Six people were killed and 13 others, including Giffords, were wounded in a mass shooting at a January 8, 2011, political event in Tucson, Arizona. Giffords, who was a Democratic Arizona congresswoman at the time, was speaking to her constituents when she was shot in the head, leaving her to recover from serious injuries with the help of Kelly, her husband since 2007.
In an interview on Good Morning America marking the 15th anniversary of the shooting, Giffords and Kelly said their relationship grew stronger in the wake of the shooting.
“We’re a team, we’re a team, we’re a team,” Giffords, 55, said with a smile, while raising up her hand clasped in Kelly’s.
The 61-year-old retired NASA astronaut agreed, adding, “We’re more of a team now, because when Gabby was shot, I was living in Houston, training for my last space shuttle mission. And Gabby was in Congress and we didn’t even live together until January 8, 2011. From that day on, we’ve been together.”

Giffords underwent emergency brain surgery and was placed in an induced coma after she was shot. She stayed in the hospital for about five months following the shooting, and had to relearn how to walk and talk.
In April of that year, she traveled to the Kennedy Space Center in Florida to witness the launch of Kelly’s final Space Shuttle mission, where he wore Giffords’ wedding ring into space.
Before the tragedy, Kelly and Giffords were open about being in a long-distance marriage, with Kelly in Houston and Giffords cycling between Arizona and Washington D.C.
In their wedding announcement in the New York Times, Kelly said ahead of their ceremony: “The longest amount of time we’ve spent together is probably a couple of weeks at a stretch.
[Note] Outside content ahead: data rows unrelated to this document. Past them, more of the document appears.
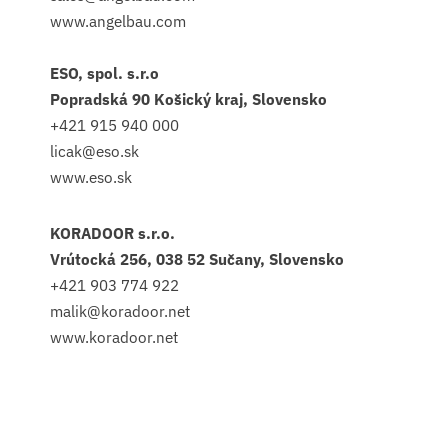
www.angelbau.com
ESO, spol. s.r.o
Popradská 90 Košický kraj, Slovensko
+421 915 940 000
licak@eso.sk
www.eso.sk
KORADOOR s.r.o.
Vrútocká 256, 038 52 Sučany, Slovensko
+421 903 774 922
malik@koradoor.net
www.koradoor.net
We won’t always live this way, but this is how we started. It’s what we’ve always done. It teaches you not to sweat the small stuff.”


Now, the couple lives together in Tucson, where they work together as advocates for gun safety in America after Giffords founded a nonprofit organization dedicated to preventing gun violence in 2013.
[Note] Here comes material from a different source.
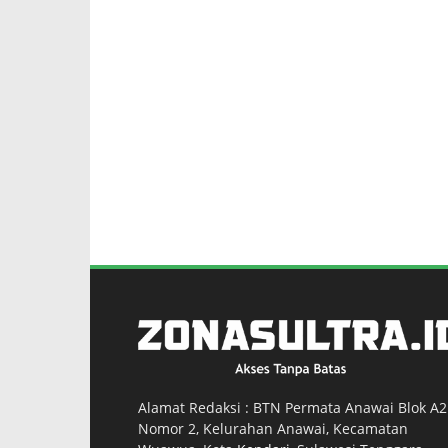
Alamat Redaksi : BTN Permata Anawai Blok A2
Nomor 2, Kelurahan Anawai, Kecamatan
“Today marks 15 years since a gunman tried to assassinate me. He shot 19 people and killed six,” Giffords wrote Thursday on X, remembering victims Christina-Taylor Green, 9, Gabriel Zimmerman, 30, John Roll, 63, Dorothy Morris, 76, Dorwan Stoddard, 76, and Phyllis Schneck, 79.
“I almost died, and think of those who did every day. As I look back on the years since I was shot, I’m reminded of how much is possible when we reach across divides and find common purpose,” she wrote.
“Together, we built a movement to end America’s gun violence crisis and have passed more than 820 gun safety laws across the nation. I’ll never stop fighting. This mission is for Christina-Taylor, Gabe, John, Phyllis, Dorothy, and Dorwan—and every single victim and survivor of gun violence. We will build the safer future they deserved. I’m sure of it.”